Australia’s dollar rose for a ninth day, climbing 0.4 percent to 73.62 U.S. cents, after advancing the most since December 2011 last week. New Zealand’s kiwi, named for the image of the flightless bird on its NZ$1 coin, added 0.5 percent to 67.18 U.S. cents. It rose last week by the most in almost four years.
“We’re more positive about commodity currencies in the medium term as they’ve weakened significantly since May and a lot of bad news is already in the price,” said Roberto Mialich, senior Group-of-10 currency strategist at UniCredit SpA in Milan, which told clients on Oct. 8 to buy Canadian dollars against the U.S. currency. “Another key factor that supported them is that the broad-based dollar momentum is no longer there, as the market cut back on fed funds rate expectations.”

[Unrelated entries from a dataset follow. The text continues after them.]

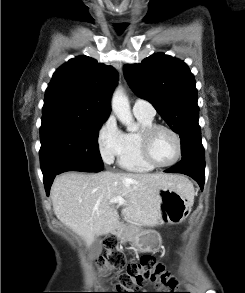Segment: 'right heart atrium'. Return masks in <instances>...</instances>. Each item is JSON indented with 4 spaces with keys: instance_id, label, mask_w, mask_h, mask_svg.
I'll return each instance as SVG.
<instances>
[{
    "instance_id": "obj_1",
    "label": "right heart atrium",
    "mask_w": 245,
    "mask_h": 293,
    "mask_svg": "<svg viewBox=\"0 0 245 293\" xmlns=\"http://www.w3.org/2000/svg\"><path fill=\"white\" fill-rule=\"evenodd\" d=\"M123 144L124 133L113 117H107L97 133V145L103 161L112 163L122 151Z\"/></svg>"
}]
</instances>
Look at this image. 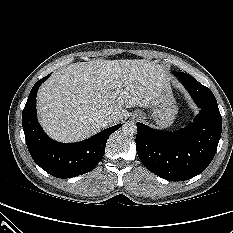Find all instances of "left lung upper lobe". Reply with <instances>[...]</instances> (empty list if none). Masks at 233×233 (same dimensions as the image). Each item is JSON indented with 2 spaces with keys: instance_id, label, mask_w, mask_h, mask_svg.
Instances as JSON below:
<instances>
[{
  "instance_id": "1",
  "label": "left lung upper lobe",
  "mask_w": 233,
  "mask_h": 233,
  "mask_svg": "<svg viewBox=\"0 0 233 233\" xmlns=\"http://www.w3.org/2000/svg\"><path fill=\"white\" fill-rule=\"evenodd\" d=\"M173 74L176 76V75H187L186 73H183V72H173Z\"/></svg>"
}]
</instances>
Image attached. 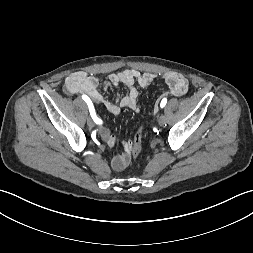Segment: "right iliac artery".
<instances>
[{"instance_id": "right-iliac-artery-1", "label": "right iliac artery", "mask_w": 253, "mask_h": 253, "mask_svg": "<svg viewBox=\"0 0 253 253\" xmlns=\"http://www.w3.org/2000/svg\"><path fill=\"white\" fill-rule=\"evenodd\" d=\"M82 98L87 103V105L89 107L90 115H91L92 119L94 120V122H96V124H101L102 121H101V119L97 118L94 106H93L92 101L90 100V98L86 95H83Z\"/></svg>"}]
</instances>
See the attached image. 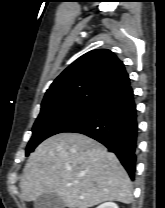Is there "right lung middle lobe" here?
Masks as SVG:
<instances>
[{"label":"right lung middle lobe","mask_w":165,"mask_h":208,"mask_svg":"<svg viewBox=\"0 0 165 208\" xmlns=\"http://www.w3.org/2000/svg\"><path fill=\"white\" fill-rule=\"evenodd\" d=\"M91 103H61L42 107L34 123L33 135L27 145L26 155L46 138L65 132L86 117L94 108Z\"/></svg>","instance_id":"1"}]
</instances>
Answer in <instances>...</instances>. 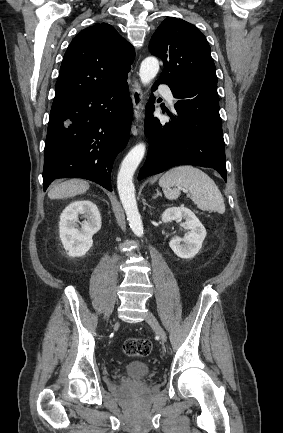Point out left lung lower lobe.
Here are the masks:
<instances>
[{
  "label": "left lung lower lobe",
  "mask_w": 283,
  "mask_h": 433,
  "mask_svg": "<svg viewBox=\"0 0 283 433\" xmlns=\"http://www.w3.org/2000/svg\"><path fill=\"white\" fill-rule=\"evenodd\" d=\"M155 82L152 91L161 84ZM154 109V96L147 103L145 130L150 148L138 180L178 165H197L217 170L226 181L225 143L221 124L208 118L176 110L168 114L169 122H160L149 110Z\"/></svg>",
  "instance_id": "0a47b994"
}]
</instances>
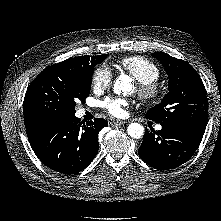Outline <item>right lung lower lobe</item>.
I'll return each mask as SVG.
<instances>
[{"label":"right lung lower lobe","instance_id":"1","mask_svg":"<svg viewBox=\"0 0 221 221\" xmlns=\"http://www.w3.org/2000/svg\"><path fill=\"white\" fill-rule=\"evenodd\" d=\"M80 121L75 114L24 115L28 140L43 164L63 174L78 173L89 165L99 149L98 133L107 121Z\"/></svg>","mask_w":221,"mask_h":221}]
</instances>
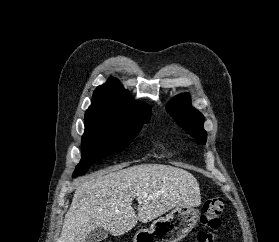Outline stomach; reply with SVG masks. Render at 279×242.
Masks as SVG:
<instances>
[{"label":"stomach","mask_w":279,"mask_h":242,"mask_svg":"<svg viewBox=\"0 0 279 242\" xmlns=\"http://www.w3.org/2000/svg\"><path fill=\"white\" fill-rule=\"evenodd\" d=\"M199 211L192 206H176L166 217L155 220L150 228L137 231L134 242H178L197 224Z\"/></svg>","instance_id":"0dacf381"}]
</instances>
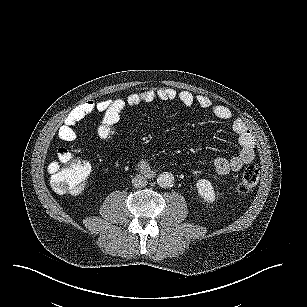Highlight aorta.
Here are the masks:
<instances>
[{
	"mask_svg": "<svg viewBox=\"0 0 307 307\" xmlns=\"http://www.w3.org/2000/svg\"><path fill=\"white\" fill-rule=\"evenodd\" d=\"M156 182L160 187L168 188L173 185L174 179L169 172H163L158 175Z\"/></svg>",
	"mask_w": 307,
	"mask_h": 307,
	"instance_id": "aorta-1",
	"label": "aorta"
}]
</instances>
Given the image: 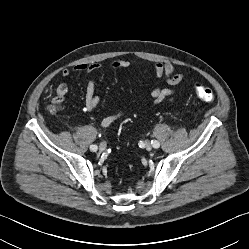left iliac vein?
<instances>
[{"instance_id": "4c4485c4", "label": "left iliac vein", "mask_w": 249, "mask_h": 249, "mask_svg": "<svg viewBox=\"0 0 249 249\" xmlns=\"http://www.w3.org/2000/svg\"><path fill=\"white\" fill-rule=\"evenodd\" d=\"M144 148L147 151H151L152 150V144H151V142L150 141H145Z\"/></svg>"}]
</instances>
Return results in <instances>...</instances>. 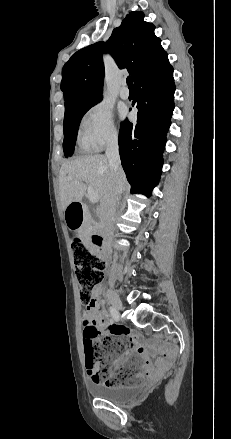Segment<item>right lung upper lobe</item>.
I'll return each instance as SVG.
<instances>
[{"label": "right lung upper lobe", "instance_id": "1", "mask_svg": "<svg viewBox=\"0 0 231 439\" xmlns=\"http://www.w3.org/2000/svg\"><path fill=\"white\" fill-rule=\"evenodd\" d=\"M154 29L152 23L144 21L143 12H130L108 42H97L74 53L62 69L65 110L102 99V53L109 52L120 69L128 70L133 81L155 68L167 53Z\"/></svg>", "mask_w": 231, "mask_h": 439}]
</instances>
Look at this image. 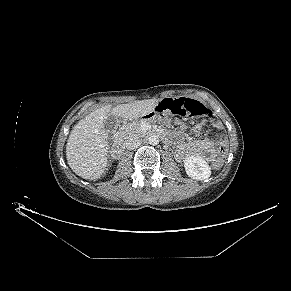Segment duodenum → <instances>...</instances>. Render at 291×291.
I'll use <instances>...</instances> for the list:
<instances>
[{
	"mask_svg": "<svg viewBox=\"0 0 291 291\" xmlns=\"http://www.w3.org/2000/svg\"><path fill=\"white\" fill-rule=\"evenodd\" d=\"M151 135H155V136H162L163 133L161 131H152L150 133ZM125 148V144L124 141L122 139H117L113 146H112V156L116 159H119L121 157V155L123 154Z\"/></svg>",
	"mask_w": 291,
	"mask_h": 291,
	"instance_id": "obj_1",
	"label": "duodenum"
}]
</instances>
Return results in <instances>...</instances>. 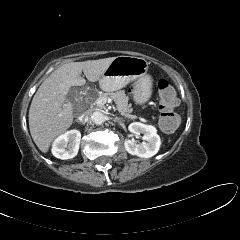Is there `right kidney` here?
<instances>
[{
  "label": "right kidney",
  "instance_id": "obj_1",
  "mask_svg": "<svg viewBox=\"0 0 240 240\" xmlns=\"http://www.w3.org/2000/svg\"><path fill=\"white\" fill-rule=\"evenodd\" d=\"M81 133L70 130L58 136L52 145V154L59 159L66 160L75 157L79 150Z\"/></svg>",
  "mask_w": 240,
  "mask_h": 240
}]
</instances>
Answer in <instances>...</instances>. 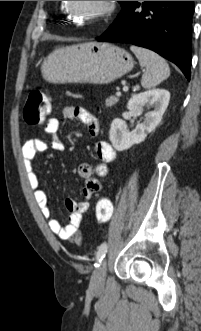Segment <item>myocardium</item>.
<instances>
[{"label":"myocardium","mask_w":201,"mask_h":331,"mask_svg":"<svg viewBox=\"0 0 201 331\" xmlns=\"http://www.w3.org/2000/svg\"><path fill=\"white\" fill-rule=\"evenodd\" d=\"M115 2L116 1H103L102 8L95 14L84 16L78 14L73 7V1H68L69 10L72 12V14L78 18H82L85 21H100L104 18L110 16L114 10H115Z\"/></svg>","instance_id":"f54148a6"}]
</instances>
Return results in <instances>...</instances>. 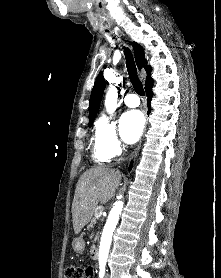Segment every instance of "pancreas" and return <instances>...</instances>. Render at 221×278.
I'll return each mask as SVG.
<instances>
[{
  "label": "pancreas",
  "mask_w": 221,
  "mask_h": 278,
  "mask_svg": "<svg viewBox=\"0 0 221 278\" xmlns=\"http://www.w3.org/2000/svg\"><path fill=\"white\" fill-rule=\"evenodd\" d=\"M98 218H99L98 210H96L94 213V217L90 223L91 227H96L97 225H98V227H103V225H104L103 222H100Z\"/></svg>",
  "instance_id": "pancreas-1"
}]
</instances>
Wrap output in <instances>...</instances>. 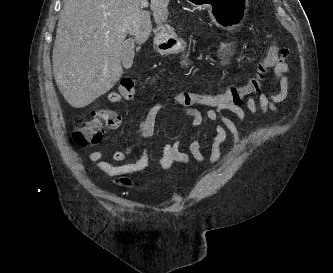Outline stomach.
I'll return each mask as SVG.
<instances>
[{
	"instance_id": "0dacf381",
	"label": "stomach",
	"mask_w": 333,
	"mask_h": 273,
	"mask_svg": "<svg viewBox=\"0 0 333 273\" xmlns=\"http://www.w3.org/2000/svg\"><path fill=\"white\" fill-rule=\"evenodd\" d=\"M197 8L212 10L209 18L214 23H224L223 32H244L250 16L245 12L248 0H187ZM156 50L163 55L177 54L185 50L186 43L170 27H163L154 38ZM218 60H227L228 65H236V58H229L225 49L217 50Z\"/></svg>"
}]
</instances>
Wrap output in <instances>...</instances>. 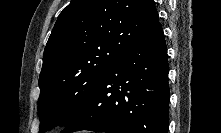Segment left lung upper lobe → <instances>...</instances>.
I'll return each mask as SVG.
<instances>
[{"label": "left lung upper lobe", "mask_w": 221, "mask_h": 133, "mask_svg": "<svg viewBox=\"0 0 221 133\" xmlns=\"http://www.w3.org/2000/svg\"><path fill=\"white\" fill-rule=\"evenodd\" d=\"M158 19L154 0H71L43 54L40 133L69 125L108 67Z\"/></svg>", "instance_id": "left-lung-upper-lobe-1"}]
</instances>
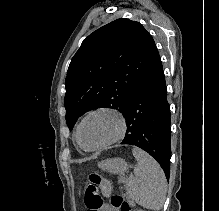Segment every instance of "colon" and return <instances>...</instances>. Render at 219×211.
Returning <instances> with one entry per match:
<instances>
[{
    "mask_svg": "<svg viewBox=\"0 0 219 211\" xmlns=\"http://www.w3.org/2000/svg\"><path fill=\"white\" fill-rule=\"evenodd\" d=\"M89 181L92 185L100 187L104 195L109 197L110 204L119 211H132L131 204L121 195H111V183L106 180L98 171H92L89 175Z\"/></svg>",
    "mask_w": 219,
    "mask_h": 211,
    "instance_id": "obj_1",
    "label": "colon"
}]
</instances>
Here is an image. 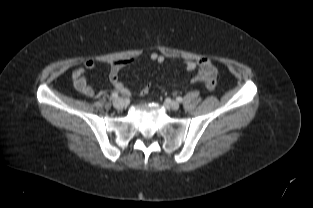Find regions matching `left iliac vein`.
I'll use <instances>...</instances> for the list:
<instances>
[{
	"instance_id": "1",
	"label": "left iliac vein",
	"mask_w": 313,
	"mask_h": 208,
	"mask_svg": "<svg viewBox=\"0 0 313 208\" xmlns=\"http://www.w3.org/2000/svg\"><path fill=\"white\" fill-rule=\"evenodd\" d=\"M165 104L168 107H170L172 110H178L179 109V103L177 101H166Z\"/></svg>"
}]
</instances>
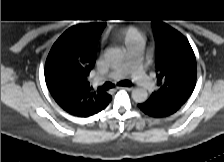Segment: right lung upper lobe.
<instances>
[{"label": "right lung upper lobe", "mask_w": 224, "mask_h": 162, "mask_svg": "<svg viewBox=\"0 0 224 162\" xmlns=\"http://www.w3.org/2000/svg\"><path fill=\"white\" fill-rule=\"evenodd\" d=\"M103 29L96 24L71 27L58 38L47 57V87L58 105L71 115L89 117L112 99L100 88L94 91L87 78L96 61Z\"/></svg>", "instance_id": "right-lung-upper-lobe-1"}]
</instances>
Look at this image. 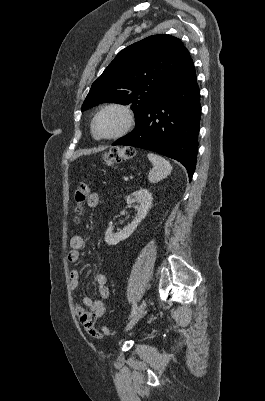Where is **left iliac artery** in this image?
<instances>
[{
  "label": "left iliac artery",
  "mask_w": 265,
  "mask_h": 401,
  "mask_svg": "<svg viewBox=\"0 0 265 401\" xmlns=\"http://www.w3.org/2000/svg\"><path fill=\"white\" fill-rule=\"evenodd\" d=\"M136 309H137V304L134 302V303H133V306H132V311H131L130 317H132V316L135 314Z\"/></svg>",
  "instance_id": "1"
}]
</instances>
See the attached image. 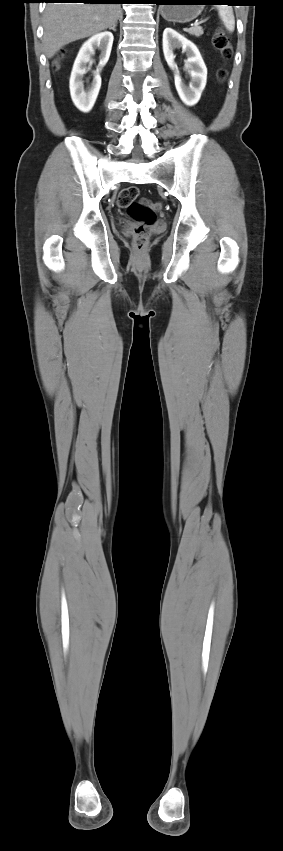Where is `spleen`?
<instances>
[{
    "label": "spleen",
    "mask_w": 283,
    "mask_h": 851,
    "mask_svg": "<svg viewBox=\"0 0 283 851\" xmlns=\"http://www.w3.org/2000/svg\"><path fill=\"white\" fill-rule=\"evenodd\" d=\"M217 9H218L219 16H220L221 20L223 21L226 29L230 32H233L234 29H235V18H234V13H233L232 7L222 5V6H218Z\"/></svg>",
    "instance_id": "3e777b00"
}]
</instances>
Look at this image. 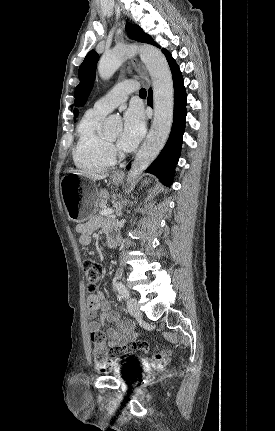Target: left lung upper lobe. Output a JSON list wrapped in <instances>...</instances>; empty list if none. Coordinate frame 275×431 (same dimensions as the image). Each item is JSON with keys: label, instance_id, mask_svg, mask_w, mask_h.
<instances>
[{"label": "left lung upper lobe", "instance_id": "5c2ea615", "mask_svg": "<svg viewBox=\"0 0 275 431\" xmlns=\"http://www.w3.org/2000/svg\"><path fill=\"white\" fill-rule=\"evenodd\" d=\"M128 35L139 42H145L149 44L156 45L153 39L146 34L138 25H131L129 23L126 24ZM166 51L162 49V52ZM99 59V55L94 51H90L83 63L79 67L78 75L80 79L79 85L75 89L74 97H75V106H83L87 100L88 95L91 92L93 87L96 65Z\"/></svg>", "mask_w": 275, "mask_h": 431}]
</instances>
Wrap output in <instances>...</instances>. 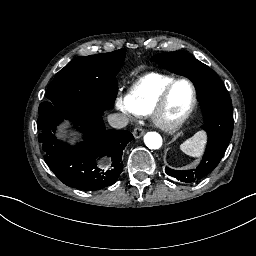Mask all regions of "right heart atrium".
Listing matches in <instances>:
<instances>
[{
	"instance_id": "right-heart-atrium-1",
	"label": "right heart atrium",
	"mask_w": 256,
	"mask_h": 256,
	"mask_svg": "<svg viewBox=\"0 0 256 256\" xmlns=\"http://www.w3.org/2000/svg\"><path fill=\"white\" fill-rule=\"evenodd\" d=\"M131 98H132V94L121 95L120 113H123L126 115H132L134 113L131 108Z\"/></svg>"
}]
</instances>
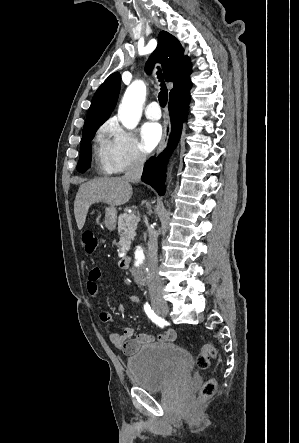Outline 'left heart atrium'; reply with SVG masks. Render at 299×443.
<instances>
[{
	"label": "left heart atrium",
	"instance_id": "39dd6f15",
	"mask_svg": "<svg viewBox=\"0 0 299 443\" xmlns=\"http://www.w3.org/2000/svg\"><path fill=\"white\" fill-rule=\"evenodd\" d=\"M162 138V128L158 123H146L141 130L142 148L146 152L152 151Z\"/></svg>",
	"mask_w": 299,
	"mask_h": 443
}]
</instances>
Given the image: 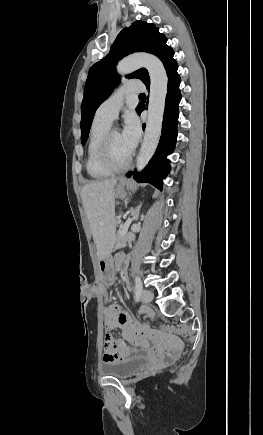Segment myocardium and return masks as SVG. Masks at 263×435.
Segmentation results:
<instances>
[{
  "label": "myocardium",
  "instance_id": "f54148a6",
  "mask_svg": "<svg viewBox=\"0 0 263 435\" xmlns=\"http://www.w3.org/2000/svg\"><path fill=\"white\" fill-rule=\"evenodd\" d=\"M115 129H109L103 136L99 148V161L101 165L111 172H121L127 169L132 162V153L128 156L125 162L117 164L111 154V135Z\"/></svg>",
  "mask_w": 263,
  "mask_h": 435
}]
</instances>
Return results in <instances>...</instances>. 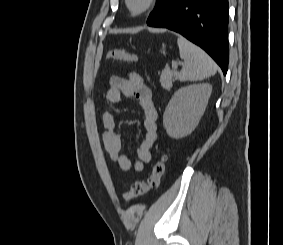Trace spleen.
<instances>
[{"instance_id":"obj_1","label":"spleen","mask_w":283,"mask_h":245,"mask_svg":"<svg viewBox=\"0 0 283 245\" xmlns=\"http://www.w3.org/2000/svg\"><path fill=\"white\" fill-rule=\"evenodd\" d=\"M177 43L184 60L179 74L181 81H200L216 73L217 65L200 47L182 36L178 37Z\"/></svg>"}]
</instances>
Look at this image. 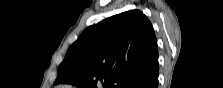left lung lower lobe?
I'll use <instances>...</instances> for the list:
<instances>
[{"mask_svg":"<svg viewBox=\"0 0 223 88\" xmlns=\"http://www.w3.org/2000/svg\"><path fill=\"white\" fill-rule=\"evenodd\" d=\"M158 74L159 65L157 61L128 88H158Z\"/></svg>","mask_w":223,"mask_h":88,"instance_id":"1","label":"left lung lower lobe"}]
</instances>
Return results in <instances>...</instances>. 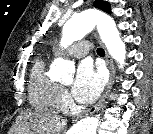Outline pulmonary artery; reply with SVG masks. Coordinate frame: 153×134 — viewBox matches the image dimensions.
<instances>
[{"label":"pulmonary artery","instance_id":"obj_1","mask_svg":"<svg viewBox=\"0 0 153 134\" xmlns=\"http://www.w3.org/2000/svg\"><path fill=\"white\" fill-rule=\"evenodd\" d=\"M90 50V43L88 41H81L73 45L68 53L74 57L81 58L88 54Z\"/></svg>","mask_w":153,"mask_h":134}]
</instances>
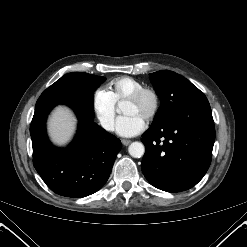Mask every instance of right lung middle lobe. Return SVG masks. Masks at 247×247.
<instances>
[{"mask_svg":"<svg viewBox=\"0 0 247 247\" xmlns=\"http://www.w3.org/2000/svg\"><path fill=\"white\" fill-rule=\"evenodd\" d=\"M105 81L104 77L72 72L62 76L44 93H74L93 96V91Z\"/></svg>","mask_w":247,"mask_h":247,"instance_id":"obj_1","label":"right lung middle lobe"}]
</instances>
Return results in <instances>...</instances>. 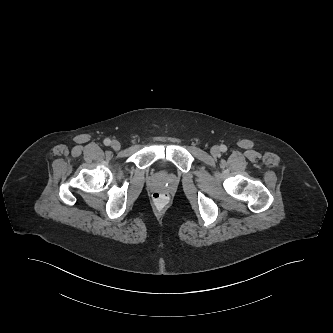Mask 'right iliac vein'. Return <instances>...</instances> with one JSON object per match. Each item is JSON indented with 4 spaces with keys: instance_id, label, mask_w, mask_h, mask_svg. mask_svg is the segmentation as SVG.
<instances>
[{
    "instance_id": "63e3f726",
    "label": "right iliac vein",
    "mask_w": 333,
    "mask_h": 333,
    "mask_svg": "<svg viewBox=\"0 0 333 333\" xmlns=\"http://www.w3.org/2000/svg\"><path fill=\"white\" fill-rule=\"evenodd\" d=\"M111 147L114 149V150H119L120 148H121V144H120V142L119 141H117V140H113L112 142H111Z\"/></svg>"
}]
</instances>
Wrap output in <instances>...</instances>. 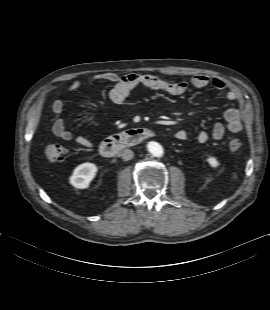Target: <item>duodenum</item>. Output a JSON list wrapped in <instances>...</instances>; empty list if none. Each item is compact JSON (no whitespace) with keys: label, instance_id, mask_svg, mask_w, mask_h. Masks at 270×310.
I'll return each mask as SVG.
<instances>
[{"label":"duodenum","instance_id":"1","mask_svg":"<svg viewBox=\"0 0 270 310\" xmlns=\"http://www.w3.org/2000/svg\"><path fill=\"white\" fill-rule=\"evenodd\" d=\"M154 135L148 128H134L112 135L100 144V153L104 157L117 155L123 149L133 147Z\"/></svg>","mask_w":270,"mask_h":310}]
</instances>
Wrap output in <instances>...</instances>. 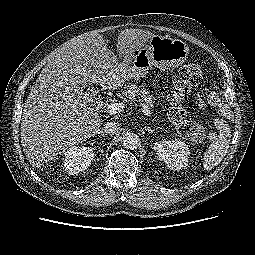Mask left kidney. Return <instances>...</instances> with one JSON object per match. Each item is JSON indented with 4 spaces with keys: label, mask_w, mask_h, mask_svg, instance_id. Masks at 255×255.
Here are the masks:
<instances>
[{
    "label": "left kidney",
    "mask_w": 255,
    "mask_h": 255,
    "mask_svg": "<svg viewBox=\"0 0 255 255\" xmlns=\"http://www.w3.org/2000/svg\"><path fill=\"white\" fill-rule=\"evenodd\" d=\"M154 150L159 159L171 170L178 171L187 166L190 152L188 145L181 140H162L156 142Z\"/></svg>",
    "instance_id": "obj_1"
}]
</instances>
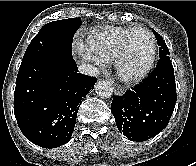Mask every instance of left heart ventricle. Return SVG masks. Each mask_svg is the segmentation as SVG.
Returning <instances> with one entry per match:
<instances>
[{
	"label": "left heart ventricle",
	"mask_w": 196,
	"mask_h": 166,
	"mask_svg": "<svg viewBox=\"0 0 196 166\" xmlns=\"http://www.w3.org/2000/svg\"><path fill=\"white\" fill-rule=\"evenodd\" d=\"M151 43L144 32L135 33L129 43V52L123 63V71L132 74L143 68L150 56Z\"/></svg>",
	"instance_id": "left-heart-ventricle-1"
}]
</instances>
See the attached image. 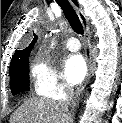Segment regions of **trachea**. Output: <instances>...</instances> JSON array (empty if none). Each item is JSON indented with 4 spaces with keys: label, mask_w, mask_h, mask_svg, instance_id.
I'll use <instances>...</instances> for the list:
<instances>
[{
    "label": "trachea",
    "mask_w": 122,
    "mask_h": 123,
    "mask_svg": "<svg viewBox=\"0 0 122 123\" xmlns=\"http://www.w3.org/2000/svg\"><path fill=\"white\" fill-rule=\"evenodd\" d=\"M58 5L63 10L70 26L76 32L77 34L83 35L84 29L82 26V23L80 22V19L78 15L76 14L75 10L71 6L68 0H56Z\"/></svg>",
    "instance_id": "1"
}]
</instances>
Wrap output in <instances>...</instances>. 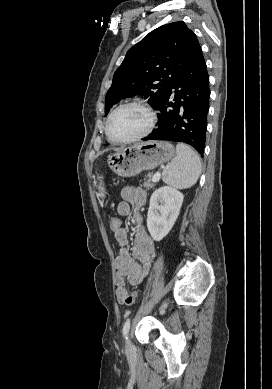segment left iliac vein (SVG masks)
I'll return each instance as SVG.
<instances>
[{
	"mask_svg": "<svg viewBox=\"0 0 272 389\" xmlns=\"http://www.w3.org/2000/svg\"><path fill=\"white\" fill-rule=\"evenodd\" d=\"M125 350L127 353H130L133 351V345L129 337L126 338L125 342Z\"/></svg>",
	"mask_w": 272,
	"mask_h": 389,
	"instance_id": "left-iliac-vein-1",
	"label": "left iliac vein"
}]
</instances>
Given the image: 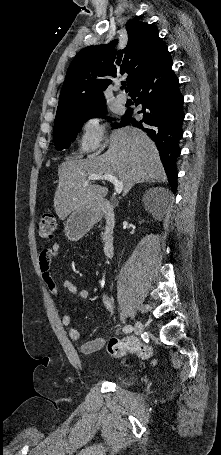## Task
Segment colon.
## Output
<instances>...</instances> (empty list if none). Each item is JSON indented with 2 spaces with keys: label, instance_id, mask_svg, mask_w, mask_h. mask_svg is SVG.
<instances>
[{
  "label": "colon",
  "instance_id": "1",
  "mask_svg": "<svg viewBox=\"0 0 221 455\" xmlns=\"http://www.w3.org/2000/svg\"><path fill=\"white\" fill-rule=\"evenodd\" d=\"M57 231V218L55 213H45L38 223V233L44 239H51ZM108 352L115 358H123L127 354H136L142 359L152 355L151 348L134 337L111 338L108 342Z\"/></svg>",
  "mask_w": 221,
  "mask_h": 455
}]
</instances>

Both currencies fell to more than six-year lows in the third-quarter amid a rout in commodities that saw Bloomberg’s measure of prices tumble the most since the global financial crisis. That index is near a two-month high.
Speculation is also mounting that China will again intervene to bolster its slowing economy with targeted stimulus. The People’s Bank of China raised its yuan fixing to the strongest since Aug. 12, the day after a surprise yuan devaluation that triggered the currency’s steepest decline in two decades.
Futures show a 39 percent likelihood that the Fed will raise rates by December, down from 59 percent a month ago. The calculations are based on the assumption that the effective fed funds rate will average 0.375 percent after liftoff, versus the current target range of zero to 0.25 percent.
Atlanta Fed President Dennis Lockhart reiterated on Monday that he backs a rate increase in October or December. Fed Vice Chairman Stanley Fischer, meanwhile, said on Sunday that the economy may be strong enough to merit a rate increase in 2015.